MESSEURS – je suis conscient des complexités (avant tout « politiques ») d'un projet de « productivité planifiée », comme celui que je viens d'esquisser et présenté récemment au séminaire ASTRID ; mais la crise n'attendra certainement pas que le système politique italien trouve une structure satisfaisante à long terme. L'important est de donner immédiatement les bons signaux ; puis, au cours des travaux, on verra jusqu'où les partenaires sociaux peuvent aller sans des engagements gouvernementaux qui vont au-delà de la date des élections et qui ne peuvent être assumés par le président Monti.

PREMIER en ligne – Et comment la grande négociation devrait-elle commencer ?

MESSORI – J'imagine trois étapes. Le premier, réservé aux partenaires sociaux au niveau national, permet de : s'engager sur une "productivité planifiée" pour un horizon temporel donné (pas moins de XNUMX ans) ; fixer une barre minimale, afin d'éviter de creuser l'écart dans la dynamique moyenne de la productivité du travail en Italie par rapport aux pays européens concurrents. La deuxième phase, réservée aux partenaires sociaux de l'entreprise, envisage d'établir – au niveau de l'entreprise individuelle – les conditions réelles du pari : le taux convenu de croissance de la productivité attendue et sa traduction en augmentations salariales. La troisième phase, qui implique un retour à la négociation nationale, est rendue nécessaire par le risque que la deuxième phase ne concerne que des entreprises déjà performantes et/ou fortement syndiquées. Dans la troisième phase de la négociation nationale, les partenaires sociaux et le gouvernement devraient définir les incitations ("la carotte et le bâton") qui font qu'il est trop coûteux pour les entreprises individuelles, qui n'ont pas participé à la deuxième phase de négociation, de rester en dehors d'une des accords d'entreprise de la seconde phase et donc de ne pas signer le contrat de « productivité planifiée ».

PREMIER en ligne – Et le Gouvernement n'intervient-il qu'en marge de la troisième phase ?

MESSEURS – Non, je pense que le gouvernement peut jouer un rôle déterminant dans au moins trois domaines. En premier lieu, comme je l'ai déjà mentionné, il devrait lancer des filets de sécurité sociale universels et des politiques actives du travail capables d'absorber les effets négatifs des augmentations de productivité sur les conditions de vie des travailleurs. Deuxièmement, le gouvernement a pour tâche de supprimer ou d'atténuer les externalités négatives qui pèsent sur la compétitivité des entreprises et qui vont des coûts bureaucratiques excessifs aux déficiences infrastructurelles, des défaillances de l'administration publique aux distorsions de la formation et de la recherche, etc. Enfin, s'il dispose des ressources financières nécessaires, le gouvernement pourrait alléger le fardeau fiscal du travail et des entreprises.

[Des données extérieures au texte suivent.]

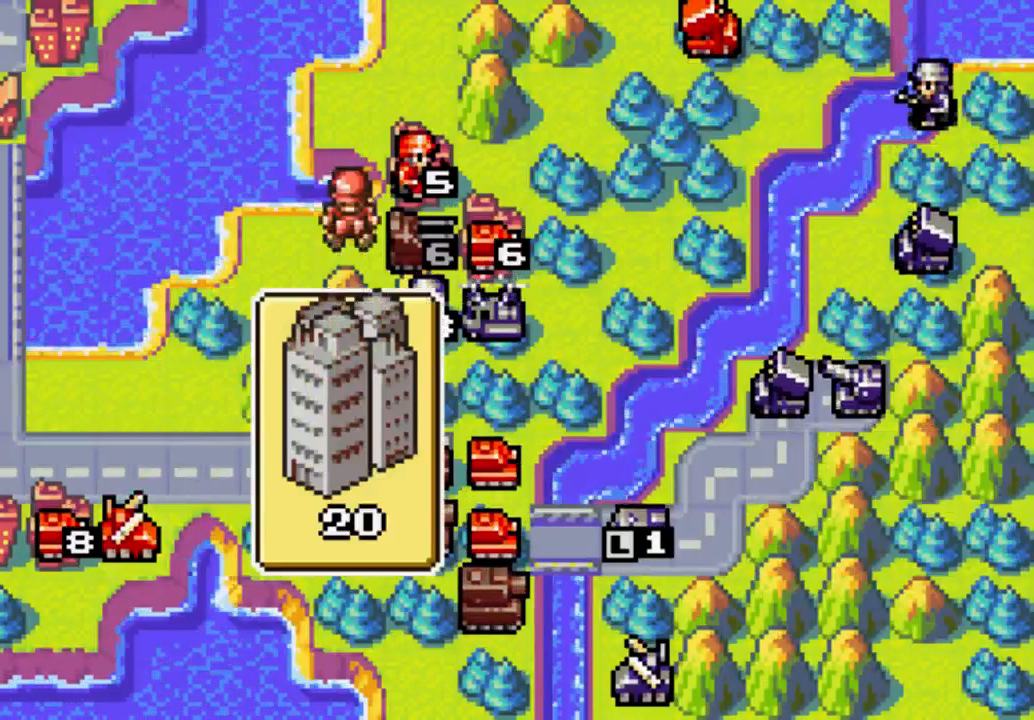
{"buttons": [], "left_stick": "center", "right_stick": "center", "events": []}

PREMIER en ligne – Pensez-vous vraiment que les partenaires sociaux soient prêts à s'engager dans une négociation aussi complexe dans laquelle donner semble plus sûr qu'avoir ?

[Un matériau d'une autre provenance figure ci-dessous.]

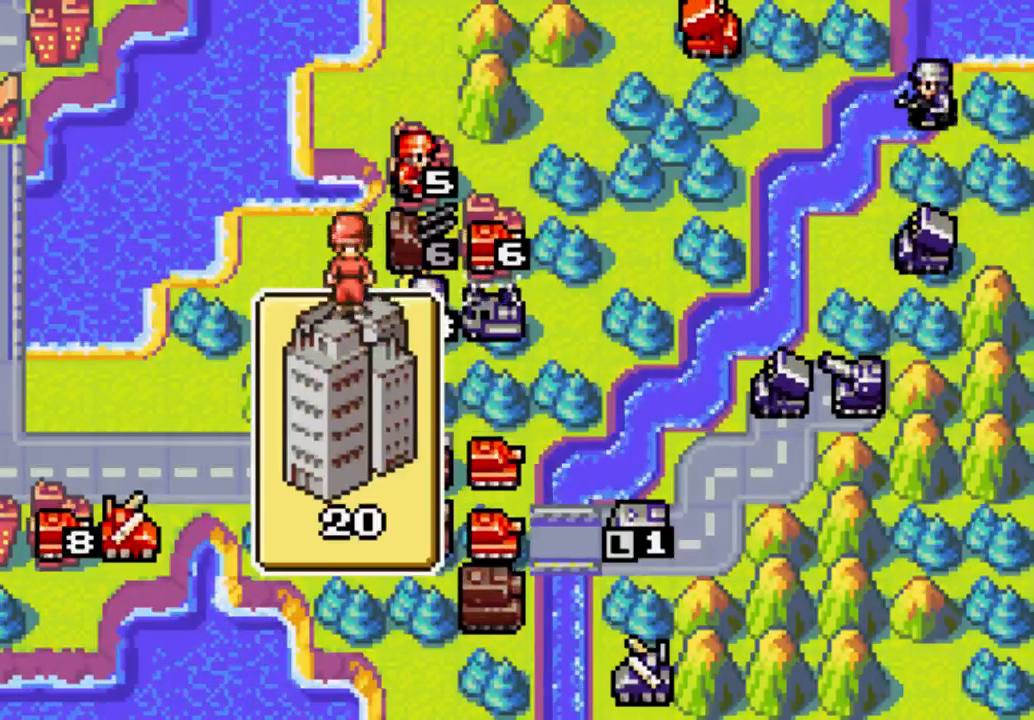
{"buttons": [], "left_stick": "center", "right_stick": "center", "events": []}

MESSORI – Les difficultés sont évidentes mais il est essentiel de faire comprendre à tous que si la productivité progresse sans augmentations unilatérales, il y a de grands avantages pour chacun à court et moyen terme. Si l'Italie fait face à la crise de manière défensive, les positions porteuses de rente deviendront encore plus omniprésentes qu'elles ne le sont déjà et le déclin sera inévitable. Dans ce dernier cas, la facture retombera avant tout sur les épaules des couches les plus faibles de la population.

PREMIER en ligne Mais qui paie ? Il est clair qu'un pacte comme celui que vous proposez a un coût élevé pour le budget public : où le Gouvernement trouve-t-il les ressources ?

MESSEURS – Le seul coût incontournable est celui des filets sociaux universels, car la baisse des taxes sur le travail et du coin fiscal est résiduelle et s'inscrit dans le processus d'amélioration des conditions environnementales. Dans tous les cas, recouvrir un système d'amortisseur universel est un enjeu majeur. La solution se trouve peut-être dans le plan dit Giavazzi sur la réduction des incitations et des subventions aux entreprises. Au moins dans la première version de ce plan, des économies de l'ordre de 10 milliards d'euros ont été générées. C'est un chiffre suffisant pour financer les coûts qu'engendrerait un pacte de « productivité planifiée ».